The fear is not just that the present government relies on tacit royal endorsement for its legitimacy. It is that the king’s death will remove a moderating influence that has kept irreconcilable political differences in check. Heightening fears is the almost total silence on the issue in Thai public life. Harsh laws against lèse-majesté ensure that the future of the monarchy is a matter of private gossip, not public debate. This leader, and our article considering the succession in some detail, could not appear in Thailand. Indeed they will cause great hurt and offence in some quarters there. We regret this. But to discuss Thailand’s future without considering its monarchy is itself to belittle an important national institution.
That discussion needs above all to happen in Thailand—as it did in the period up to 1932. The country’s present political quagmire seems impassable partly because debate over what to do is so stunted. But there is a way out. It would involve an early election, producing a government with popular legitimacy.
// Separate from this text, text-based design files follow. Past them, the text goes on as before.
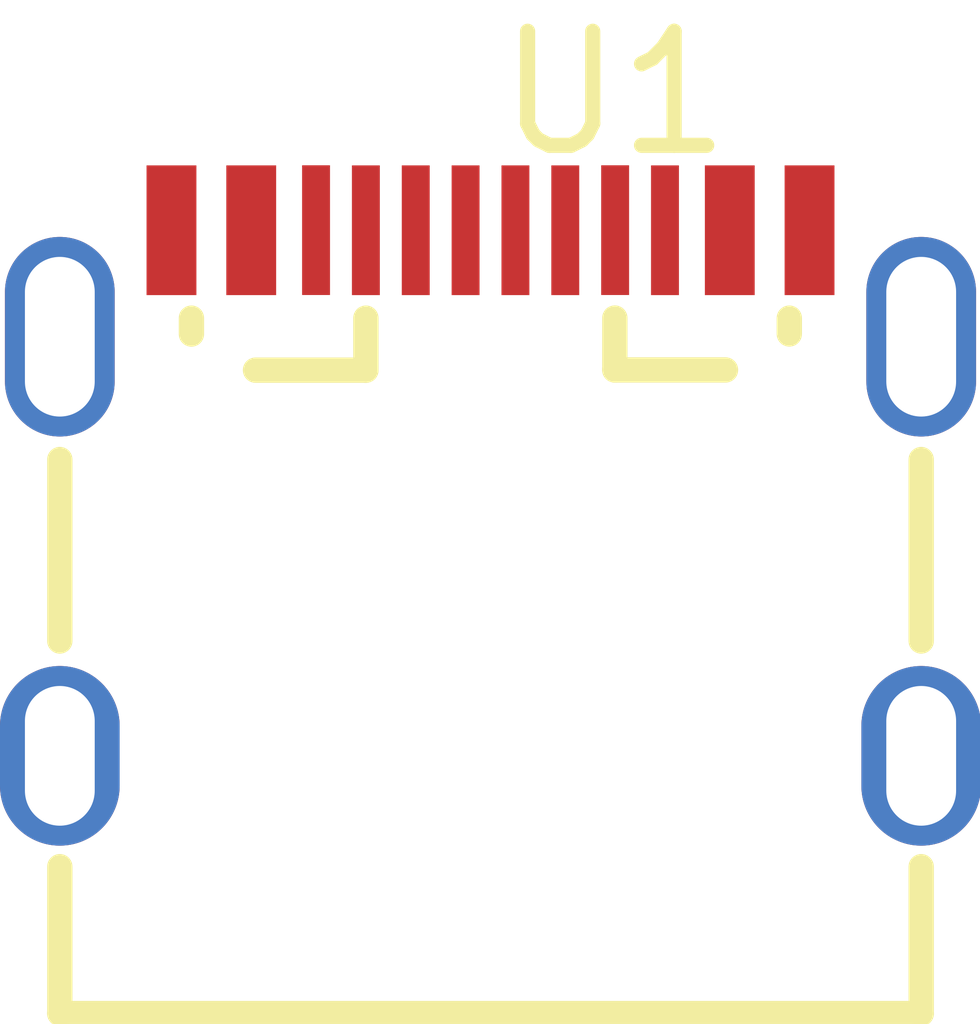
<source format=kicad_pcb>
(kicad_pcb (version 20171130) (host pcbnew "(5.1.5)-3") (page "A4") (layers (0 "F.Cu" signal) (31 "B.Cu" signal) (32 "B.Adhes" user) (33 "F.Adhes" user) (34 "B.Paste" user) (35 "F.Paste" user) (36 "B.SilkS" user) (37 "F.SilkS" user) (38 "B.Mask" user) (39 "F.Mask" user) (40 "Dwgs.User" user) (41 "Cmts.User" user) (42 "Eco1.User" user) (43 "Eco2.User" user) (44 "Edge.Cuts" user) (45 "Margin" user) (46 "B.CrtYd" user) (47 "F.CrtYd" user) (48 "B.Fab" user hide) (49 "F.Fab" user hide)) (net 0 "") (module "easyeda:USB-C-SMD_TYPE-C-USB-17" (layer "F.Cu") (at 12.7 12.7) (attr smd) (fp_text value "USB-C-SMD_TYPE-C-USB-17" (at 0 -5.783 0) (layer "F.Fab") hide (effects (font (size 1.143 1.143) (thickness 0.152)) (justify left))) (fp_text reference "U1" (at 0 -4.005 0) (layer "F.SilkS") (effects (font (size 1.143 1.143) (thickness 0.152)) (justify left))) (fp_line (start -3 -1.593) (end -3 -1.752) (width 0.254) (layer "F.SilkS")) (fp_line (start 4.32 5.217) (end -4.32 5.217) (width 0.254) (layer "F.SilkS")) (fp_line (start -2.357 -1.231) (end -1.25 -1.231) (width 0.254) (layer "F.SilkS")) (fp_line (start -1.25 -1.231) (end -1.25 -1.752) (width 0.254) (layer "F.SilkS")) (fp_line (start 1.247 -1.233) (end 1.247 -1.753) (width 0.254) (layer "F.SilkS")) (fp_line (start 2.997 -1.594) (end 2.997 -1.752) (width 0.254) (layer "F.SilkS")) (fp_line (start 1.247 -1.233) (end 2.357 -1.233) (width 0.254) (layer "F.SilkS")) (fp_line (start 4.32 5.217) (end 4.32 3.745) (width 0.254) (layer "F.SilkS")) (fp_line (start 4.32 1.483) (end 4.32 -0.335) (width 0.254) (layer "F.SilkS")) (fp_line (start -4.32 5.217) (end -4.32 3.745) (width 0.254) (layer "F.SilkS")) (fp_line (start -4.32 1.483) (end -4.32 -0.335) (width 0.254) (layer "F.SilkS")) (fp_poly (pts (xy 4.305 3.534) (xy 4.275 3.532) (xy 4.245 3.529) (xy 4.216 3.525) (xy 4.187 3.519) (xy 4.158 3.512) (xy 4.129 3.503) (xy 4.101 3.493) (xy 4.073 3.481) (xy 4.046 3.468) (xy 4.02 3.454) (xy 3.995 3.438) (xy 3.97 3.421) (xy 3.946 3.403) (xy 3.923 3.384) (xy 3.901 3.364) (xy 3.88 3.342) (xy 3.86 3.32) (xy 3.842 3.296) (xy 3.824 3.272) (xy 3.808 3.247) (xy 3.793 3.221) (xy 3.779 3.194) (xy 3.767 3.167) (xy 3.756 3.139) (xy 3.747 3.111) (xy 3.739 3.082) (xy 3.732 3.053) (xy 3.727 3.024) (xy 3.723 2.994) (xy 3.721 2.964) (xy 3.72 2.934) (xy 3.72 2.334) (xy 3.721 2.304) (xy 3.723 2.274) (xy 3.727 2.245) (xy 3.732 2.215) (xy 3.739 2.186) (xy 3.747 2.157) (xy 3.756 2.129) (xy 3.767 2.101) (xy 3.779 2.074) (xy 3.793 2.047) (xy 3.808 2.021) (xy 3.824 1.996) (xy 3.842 1.972) (xy 3.86 1.948) (xy 3.88 1.926) (xy 3.901 1.905) (xy 3.923 1.884) (xy 3.946 1.865) (xy 3.97 1.847) (xy 3.995 1.83) (xy 4.02 1.814) (xy 4.046 1.8) (xy 4.073 1.787) (xy 4.101 1.776) (xy 4.129 1.765) (xy 4.158 1.757) (xy 4.187 1.749) (xy 4.216 1.743) (xy 4.245 1.739) (xy 4.275 1.736) (xy 4.305 1.734) (xy 4.335 1.734) (xy 4.365 1.736) (xy 4.395 1.739) (xy 4.424 1.743) (xy 4.454 1.749) (xy 4.483 1.757) (xy 4.511 1.765) (xy 4.539 1.776) (xy 4.567 1.787) (xy 4.594 1.8) (xy 4.62 1.814) (xy 4.646 1.83) (xy 4.67 1.847) (xy 4.694 1.865) (xy 4.717 1.884) (xy 4.739 1.905) (xy 4.76 1.926) (xy 4.78 1.948) (xy 4.798 1.972) (xy 4.816 1.996) (xy 4.832 2.021) (xy 4.847 2.047) (xy 4.861 2.074) (xy 4.873 2.101) (xy 4.884 2.129) (xy 4.893 2.157) (xy 4.901 2.186) (xy 4.908 2.215) (xy 4.913 2.245) (xy 4.917 2.274) (xy 4.919 2.304) (xy 4.92 2.334) (xy 4.92 2.934) (xy 4.919 2.964) (xy 4.917 2.994) (xy 4.913 3.024) (xy 4.908 3.053) (xy 4.901 3.082) (xy 4.893 3.111) (xy 4.884 3.139) (xy 4.873 3.167) (xy 4.861 3.194) (xy 4.847 3.221) (xy 4.832 3.247) (xy 4.816 3.272) (xy 4.798 3.296) (xy 4.78 3.32) (xy 4.76 3.342) (xy 4.739 3.364) (xy 4.717 3.384) (xy 4.694 3.403) (xy 4.67 3.421) (xy 4.646 3.438) (xy 4.62 3.454) (xy 4.594 3.468) (xy 4.567 3.481) (xy 4.539 3.493) (xy 4.511 3.503) (xy 4.483 3.512) (xy 4.454 3.519) (xy 4.424 3.525) (xy 4.395 3.529) (xy 4.365 3.532) (xy 4.335 3.534)) (layer "F.Paste") (width 0)) (fp_poly (pts (xy -4.281 3.534) (xy -4.311 3.533) (xy -4.341 3.53) (xy -4.37 3.525) (xy -4.4 3.519) (xy -4.429 3.512) (xy -4.457 3.503) (xy -4.485 3.493) (xy -4.513 3.481) (xy -4.54 3.468) (xy -4.566 3.454) (xy -4.592 3.438) (xy -4.616 3.421) (xy -4.64 3.403) (xy -4.663 3.384) (xy -4.685 3.364) (xy -4.706 3.342) (xy -4.726 3.32) (xy -4.744 3.296) (xy -4.762 3.272) (xy -4.778 3.247) (xy -4.793 3.221) (xy -4.807 3.195) (xy -4.819 3.167) (xy -4.83 3.139) (xy -4.839 3.111) (xy -4.847 3.082) (xy -4.854 3.053) (xy -4.859 3.024) (xy -4.863 2.994) (xy -4.865 2.964) (xy -4.866 2.934) (xy -4.866 2.334) (xy -4.865 2.304) (xy -4.863 2.274) (xy -4.859 2.245) (xy -4.854 2.215) (xy -4.847 2.186) (xy -4.839 2.157) (xy -4.83 2.129) (xy -4.819 2.101) (xy -4.807 2.074) (xy -4.793 2.047) (xy -4.778 2.021) (xy -4.762 1.996) (xy -4.744 1.972) (xy -4.726 1.949) (xy -4.706 1.926) (xy -4.685 1.905) (xy -4.663 1.884) (xy -4.64 1.865) (xy -4.616 1.847) (xy -4.592 1.83) (xy -4.566 1.815) (xy -4.54 1.8) (xy -4.513 1.787) (xy -4.485 1.776) (xy -4.457 1.765) (xy -4.429 1.757) (xy -4.4 1.749) (xy -4.37 1.743) (xy -4.341 1.739) (xy -4.311 1.736) (xy -4.281 1.734) (xy -4.251 1.734) (xy -4.221 1.736) (xy -4.191 1.739) (xy -4.162 1.743) (xy -4.133 1.749) (xy -4.104 1.757) (xy -4.075 1.765) (xy -4.047 1.776) (xy -4.019 1.787) (xy -3.992 1.8) (xy -3.966 1.815) (xy -3.941 1.83) (xy -3.916 1.847) (xy -3.892 1.865) (xy -3.869 1.884) (xy -3.847 1.905) (xy -3.826 1.926) (xy -3.806 1.949) (xy -3.788 1.972) (xy -3.77 1.996) (xy -3.754 2.021) (xy -3.739 2.047) (xy -3.725 2.074) (xy -3.713 2.101) (xy -3.702 2.129) (xy -3.693 2.157) (xy -3.685 2.186) (xy -3.678 2.215) (xy -3.673 2.245) (xy -3.669 2.274) (xy -3.667 2.304) (xy -3.666 2.334) (xy -3.666 2.934) (xy -3.667 2.964) (xy -3.669 2.994) (xy -3.673 3.024) (xy -3.678 3.053) (xy -3.685 3.082) (xy -3.693 3.111) (xy -3.702 3.139) (xy -3.713 3.167) (xy -3.725 3.195) (xy -3.739 3.221) (xy -3.754 3.247) (xy -3.77 3.272) (xy -3.788 3.296) (xy -3.806 3.32) (xy -3.826 3.342) (xy -3.847 3.364) (xy -3.869 3.384) (xy -3.892 3.403) (xy -3.916 3.421) (xy -3.941 3.438) (xy -3.966 3.454) (xy -3.992 3.468) (xy -4.019 3.481) (xy -4.047 3.493) (xy -4.075 3.503) (xy -4.104 3.512) (xy -4.133 3.519) (xy -4.162 3.525) (xy -4.191 3.53) (xy -4.221 3.533) (xy -4.251 3.534)) (layer "F.Paste") (width 0)) (fp_poly (pts (xy -3.45 -3.283) (xy -2.95 -3.283) (xy -2.95 -1.983) (xy -3.45 -1.983)) (layer "F.Paste") (width 0)) (fp_poly (pts (xy -2.65 -3.283) (xy -2.15 -3.283) (xy -2.15 -1.983) (xy -2.65 -1.983)) (layer "F.Paste") (width 0)) (fp_poly (pts (xy -1.89 -3.284) (xy -1.61 -3.284) (xy -1.61 -1.984) (xy -1.89 -1.984)) (layer "F.Paste") (width 0)) (fp_poly (pts (xy -1.39 -3.283) (xy -1.11 -3.283) (xy -1.11 -1.983) (xy -1.39 -1.983)) (layer "F.Paste") (width 0)) (fp_poly (pts (xy -0.89 -3.283) (xy -0.61 -3.283) (xy -0.61 -1.983) (xy -0.89 -1.983)) (layer "F.Paste") (width 0)) (fp_poly (pts (xy -0.39 -3.283) (xy -0.11 -3.283) (xy -0.11 -1.983) (xy -0.39 -1.983)) (layer "F.Paste") (width 0)) (fp_poly (pts (xy 0.11 -3.283) (xy 0.39 -3.283) (xy 0.39 -1.983) (xy 0.11 -1.983)) (layer "F.Paste") (width 0)) (fp_poly (pts (xy 0.61 -3.283) (xy 0.89 -3.283) (xy 0.89 -1.983) (xy 0.61 -1.983)) (layer "F.Paste") (width 0)) (fp_poly (pts (xy 1.11 -3.284) (xy 1.39 -3.284) (xy 1.39 -1.984) (xy 1.11 -1.984)) (layer "F.Paste") (width 0)) (fp_poly (pts (xy 1.61 -3.283) (xy 1.89 -3.283) (xy 1.89 -1.983) (xy 1.61 -1.983)) (layer "F.Paste") (width 0)) (fp_poly (pts (xy 2.15 -3.283) (xy 2.65 -3.283) (xy 2.65 -1.983) (xy 2.15 -1.983)) (layer "F.Paste") (width 0)) (fp_poly (pts (xy 2.95 -3.283) (xy 3.45 -3.283) (xy 3.45 -1.983) (xy 2.95 -1.983)) (layer "F.Paste") (width 0)) (pad "" np_thru_hole circle (at -2.89 -0.956) (size 0.75 0.75) (drill 0.75) (layers "*.Cu" "*.Mask")) (pad "" np_thru_hole circle (at 2.89 -0.956) (size 0.75 0.75) (drill 0.75) (layers "*.Cu" "*.Mask")) (pad 0 thru_hole oval (at -4.32 2.634 0) (size 1.2 1.8) (layers "*.Cu" "*.Paste" "*.Mask") (drill oval 0.7 1.4)) (pad 0 thru_hole oval (at 4.32 2.634 0) (size 1.2 1.8) (layers "*.Cu" "*.Paste" "*.Mask") (drill oval 0.7 1.4)) (pad 0 thru_hole oval (at 4.32 -1.566 0) (size 1.1 2) (layers "*.Cu" "*.Paste" "*.Mask") (drill oval 0.7 1.6)) (pad 0 thru_hole oval (at -4.32 -1.566 0) (size 1.1 2) (layers "*.Cu" "*.Paste" "*.Mask") (drill oval 0.7 1.6)) (pad "A12" smd rect (at 3.2 -2.633 0) (size 0.5 1.3) (layers "F.Cu" "F.Paste" "F.Mask")) (pad "A9" smd rect (at 2.4 -2.633 0) (size 0.5 1.3) (layers "F.Cu" "F.Paste" "F.Mask")) (pad "B5" smd rect (at 1.75 -2.633 0) (size 0.28 1.3) (layers "F.Cu" "F.Paste" "F.Mask")) (pad "A8" smd rect (at 1.25 -2.634 0) (size 0.28 1.3) (layers "F.Cu" "F.Paste" "F.Mask")) (pad "B6" smd rect (at 0.75 -2.633 0) (size 0.28 1.3) (layers "F.Cu" "F.Paste" "F.Mask")) (pad "A7" smd rect (at 0.25 -2.633 0) (size 0.28 1.3) (layers "F.Cu" "F.Paste" "F.Mask")) (pad "A6" smd rect (at -0.25 -2.633 0) (size 0.28 1.3) (layers "F.Cu" "F.Paste" "F.Mask")) (pad "B7" smd rect (at -0.75 -2.633 0) (size 0.28 1.3) (layers "F.Cu" "F.Paste" "F.Mask")) (pad "A5" smd rect (at -1.25 -2.633 0) (size 0.28 1.3) (layers "F.Cu" "F.Paste" "F.Mask")) (pad "B8" smd rect (at -1.75 -2.634 0) (size 0.28 1.3) (layers "F.Cu" "F.Paste" "F.Mask")) (pad "A4" smd rect (at -2.4 -2.633 0) (size 0.5 1.3) (layers "F.Cu" "F.Paste" "F.Mask")) (pad "A1" smd rect (at -3.2 -2.633 0) (size 0.5 1.3) (layers "F.Cu" "F.Paste" "F.Mask")) (fp_text user gge159 (at 0 0) (layer "Cmts.User") (effects (font (size 1 1) (thickness 0.15))))))
</source>
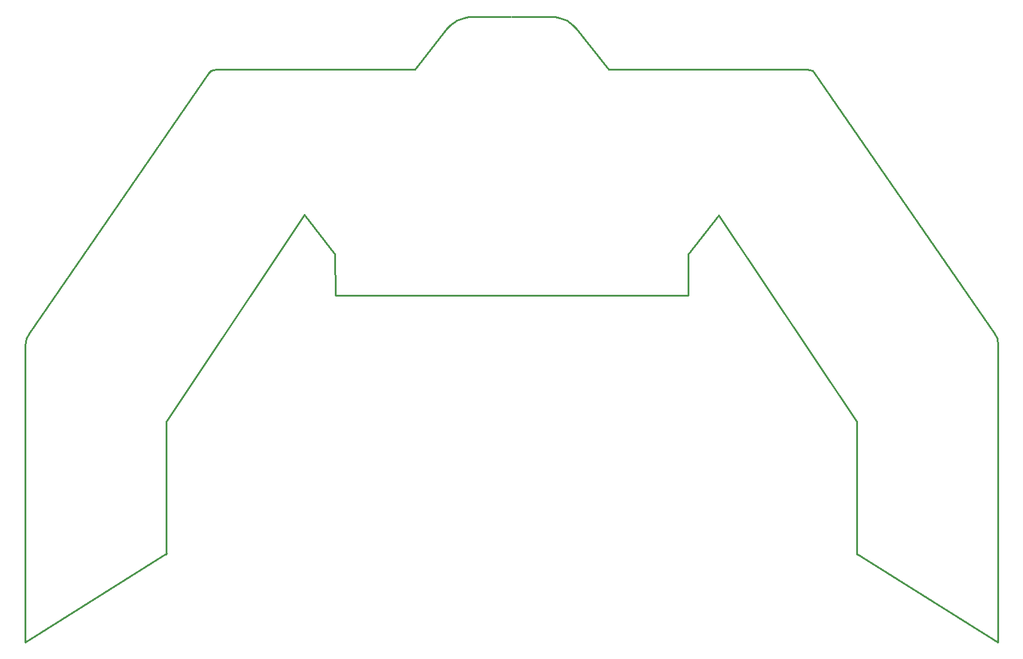
<source format=gko>
G04 Layer: BoardOutlineLayer*
G04 EasyEDA v6.5.40, 2024-04-07 17:54:18*
G04 Gerber Generator version 0.2*
G04 Scale: 100 percent, Rotated: No, Reflected: No *
G04 Dimensions in millimeters *
G04 leading zeros omitted , absolute positions ,4 integer and 5 decimal *
%FSLAX45Y45*%
%MOMM*%

%ADD10C,0.2540*%
D10*
X14016459Y10026129D02*
G01*
X14046161Y10053452D01*
X14083096Y10069017D01*
X14122138Y10071955D01*
X16931927Y10073462D01*
X17384440Y10647690D01*
X17436914Y10703118D01*
X17526459Y10767087D01*
X17625788Y10806417D01*
X17695638Y10818025D01*
X18290926Y10819259D01*
X13423900Y3225800D02*
G01*
X11416383Y1960946D01*
X11416083Y6174023D01*
X11431823Y6261638D01*
X11470556Y6341851D01*
X18304258Y10819259D02*
G01*
X18912718Y10818025D01*
X18982580Y10806417D01*
X19081897Y10767087D01*
X19171442Y10703118D01*
X19223929Y10647692D01*
X19676442Y10073462D01*
X22486228Y10071955D01*
X22525261Y10069017D01*
X22562205Y10053452D01*
X22591897Y10026129D01*
X25137813Y6341851D01*
X25176546Y6261641D01*
X25192283Y6174023D01*
X25191974Y1960948D01*
X23190200Y3213100D01*
X20804037Y6876889D02*
G01*
X20804037Y7456251D01*
X21237326Y8011647D01*
X23190807Y5086741D01*
X23192679Y3210991D01*
X20804037Y6876889D02*
G01*
X15804131Y6876889D01*
X13415825Y3210831D02*
G01*
X13415825Y5087957D01*
X15369156Y8014246D01*
X15802099Y7461567D01*
X15804131Y6879612D01*
X11470556Y6341851D02*
G01*
X14016459Y10026129D01*

%LPD*%
M02*

</source>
It would probably also entail a decentralisation of power away from Bangkok so that citizens of regions such as the north-east feel less alienated from their rulers—a sense of alienation that, more than ethnic or religious tensions, underpins the long-running, bloody insurgency in the Muslim-majority southern provinces. And a true “Thai solution“ would also imply a monarchy genuinely above political meddling or manipulation.
This would be in the royal family’s own interest. Republicans lurk in the wings, but a majority still respects the king. The monarchies in Malaysia and Cambodia have painfully lost influence to populist commoners. By the time Nepal’s princelings woke up they were citizens of a republic. Hence, to endure, the monarchy has to win a debate, not suppress one. And it would surely be better for Thailand to discuss all this under a monarch trusted by many to have their interests at heart. Difficult and distressing today, Thailand’s national soul-searching will only grow harder.